British Airways’ iconic 747 jumbo jet will no longer be operated by the airline after it decided to retire its entire fleet with immediate effect.
BA has used the famous Boeing plane since 1989 and is currently the world’s biggest operator of the 747-400 model.
It was planning to retire the fleet of 31 aircraft in 2024 but its end has been hastened by the coronavirus lockdown, which has forced long-haul air travel to almost grind to a halt.
The decision marks the end of an era for the double-decker jumbo within UK airlines, given that Virgin Atlantic had already announced it was to scrap its remaining 747s.
BA operated the plane, powered to a top speed of 614mph by four Rolls-Royce engines, to destinations in China, the US, Canada and Africa.
The company said: “It is with great sadness that we can confirm we are proposing to retire our entire 747 fleet with immediate effect.
“It is unlikely our magnificent ‘queen of the skies’ will ever operate commercial services for British Airways again due to the downturn in travel caused by the COVID-19 global pandemic.
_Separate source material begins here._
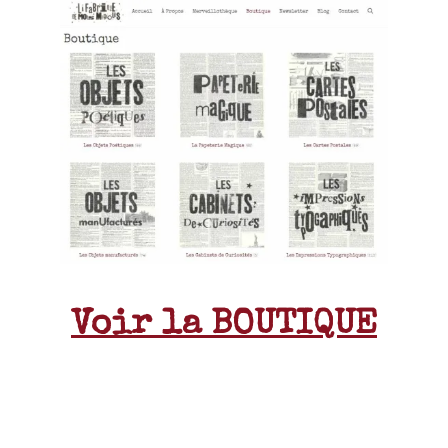
Voir la BOUTIQUE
“While the aircraft will always have a special place in our heart, as we head into the future we will be operating more flights on modern, fuel-efficient aircraft such as our new A350s and 787s, to help us achieve net-zero carbon emissions by 2050.”
Sky News revealed earlier this month how pilots’ union, BALPA, had reached a deal with BA over proposed job cuts and changes to pay and conditions in the wake of the airline’s warning that 12,000 jobs across were at risk.
The airline told Sky News that any potential impact on jobs from the retiring of the 747s would be subject to consultation and discussions with the union.
BA does not foresee 2019 levels of travel demand returning until 2023.
Figures for June show the increase in air travel following the easing of coronavirus restrictions has been slower than anticipated.
Passenger traffic across European airports last month was down 93% compared with June 2019.
This was an improvement on the 98% year-on-year decline recorded in May, but highlights how far the industry has to go to recover from the pandemic.